His proposal to ban Muslims from entering the US in the wake of a terrorist attack in California created a media firestorm — even by his standards. The comments resulted in a UK campaign signed by nearly 400,000 people to keep Trump out of the UK, and accusations of “unhinged”, “fascist” and “worse than Voldemort” being thrown in both the political arena and the Twittersphere. The Scottish government stripped him of his title as a business ambassador and an Aberdeen university revoked an honorary degree.
But a more unexpected twist to the tale is unfolding. A conspiracy theory is gaining traction, that the 69-year-old real estate mogul could be running a false flag campaign in order to scupper the Republican Party vote and get his Democratic friend Hillary Clinton elected.
This idea was first aired in July by anti-war activist Justin Raimondo. In a blog post written a few days after Trump took the lead from rival Jeb Bush, Raimondo suggested that the timing of Trump’s entry into the presidential race could only be explained by a secret operation designed to assist Clinton’s Democratic campaign.
“[Trump’s] ties to the Clintons, his past pronouncements, which are in such blatant contradiction to his current fulminations, and the cries of joy from the Clintonian gallery and the media... all point to a single conclusion: the Trump campaign is a Democratic wrecking operation aimed straight at the GOP’s [Republican Party’s] base.
“Donald Trump is a false-flag candidate. It’s all an act, one that benefits his good friend Hillary Clinton and the Democratic party that, until recently, counted the reality show star among its adherents. Indeed, Trump’s pronouncements — the open racism, the demagogic appeals, the faux-populist rhetoric — sound like something out of a Democratic political consultant’s imagination, a caricature of conservatism as performed by a master actor.”
As Trump’s proposals become ever-more radical, this theory starts to makes more sense. Republican politician Carlos Curbelo was quoted in The Miami Herald as saying: “I think there’s a small possibility that this gentleman is a phantom candidate... Mr Trump has a close friendship with Bill and Hillary Clinton. They were at his last wedding. He has contributed to the Clintons’ foundation. He has contributed to Mrs Clinton’s Senate campaigns.

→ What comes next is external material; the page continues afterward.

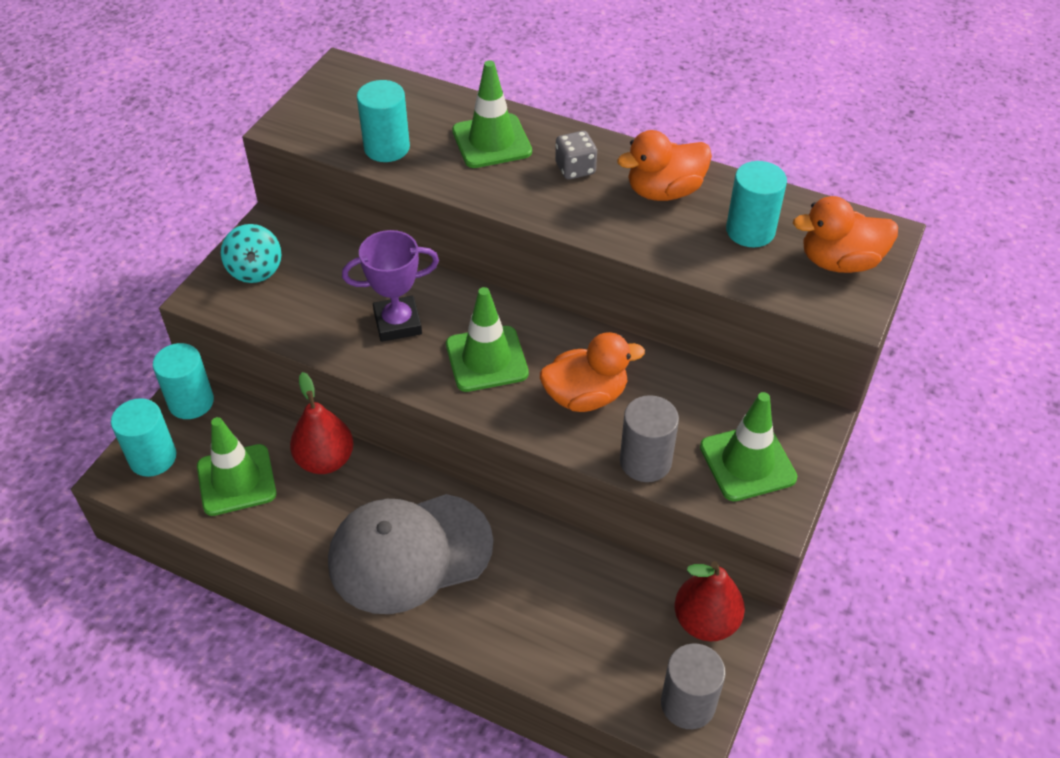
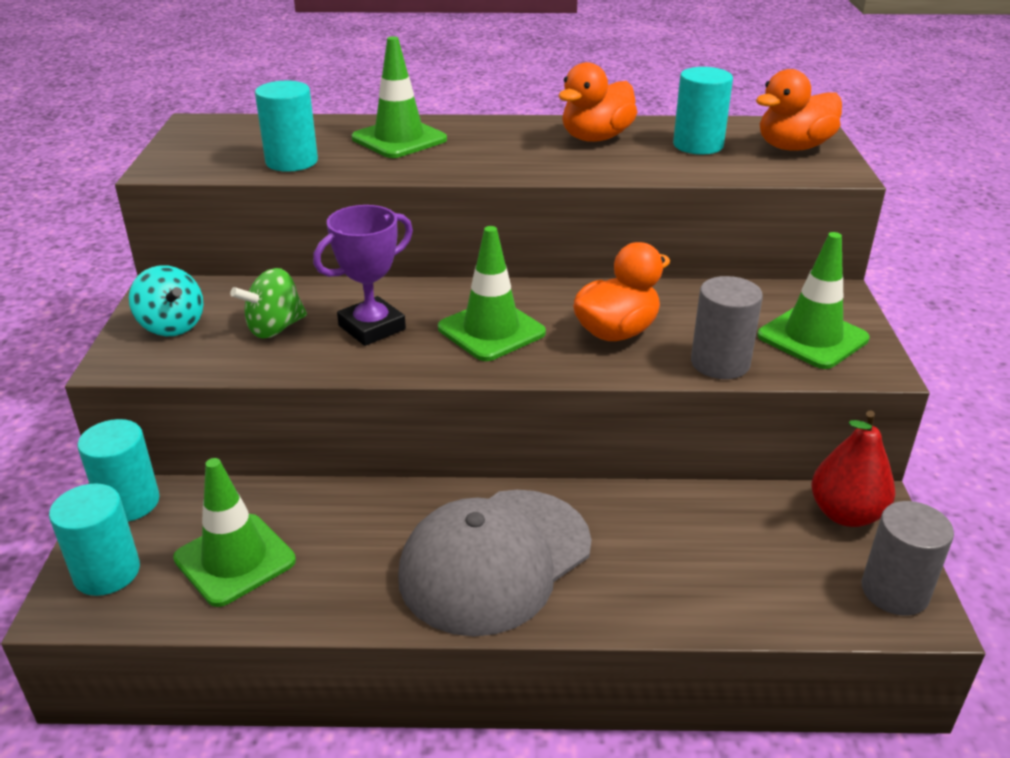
camera: 25 degrees left, 15 degrees down
(325, 460) = (335, 507): red pear -> none
(326, 299) = (275, 328): none -> green spinning top
(575, 169) = (498, 140): grey dice -> none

All of this is very suspicious.”
But when asked about this, Trump was quick to shoot it down on the Fox News show Fox & Friends.
“Believe me, from Hillary’s standpoint, the one person she doesn’t want running against her is Donald Trump,” said the former reality TV star. “I’m a businessman. I contribute to everybody. When I needed Hillary, she was there. If I say ‘go to my wedding’, they go to my wedding.”

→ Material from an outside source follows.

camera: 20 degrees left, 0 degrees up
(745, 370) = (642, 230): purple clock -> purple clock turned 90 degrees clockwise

As for Clinton, if she is in on it, she is playing along.
On her Twitter feed this week Clinton posted a fun ‘quiz’ in reaction to her would-be rival’s comments. “Take the quiz!” she tweeted. “Who said the shameful, dangerous, and extreme quote: Donald Trump or another Republican?”
But there is another, stronger, argument. For a presidential candidate to propose banning people from the US on the basis of their religion, it seems an ulterior motive must be at hand. Surely, even Trump wouldn’t make such dangerous statements that play precisely to a key IS (Islamic State) objective: to drive a rift between the Muslim community and the West.
But perhaps this is just wishful thinking.
As David Freedlander, a US-based political journalist, points out, we should take Trump at face value. “I don’t really think Trump is a Clinton plant. It’s just that he knows the Clintons and all the things he is saying seem like they will hurt the eventual GOP nominee (and thus help Clinton).”
Trump’s motivations may never come to light. But what should be of more concern for global governments and leaders is the fact that, in today’s climate of fear and suspicion, his radical proposals have done little to dampen support for his leadership.
American fear of terrorism right now is as high as immediately after 9/11, according to a poll by The New York Times and CBS News. Perhaps then it is no wonder that 35 percent of Republicans still support Trump, although two-thirds said they expressed concern about the prospect of a Trump presidency, according to the same poll.
If a game is being played for the presidential seat, then the stakes are dangerously high.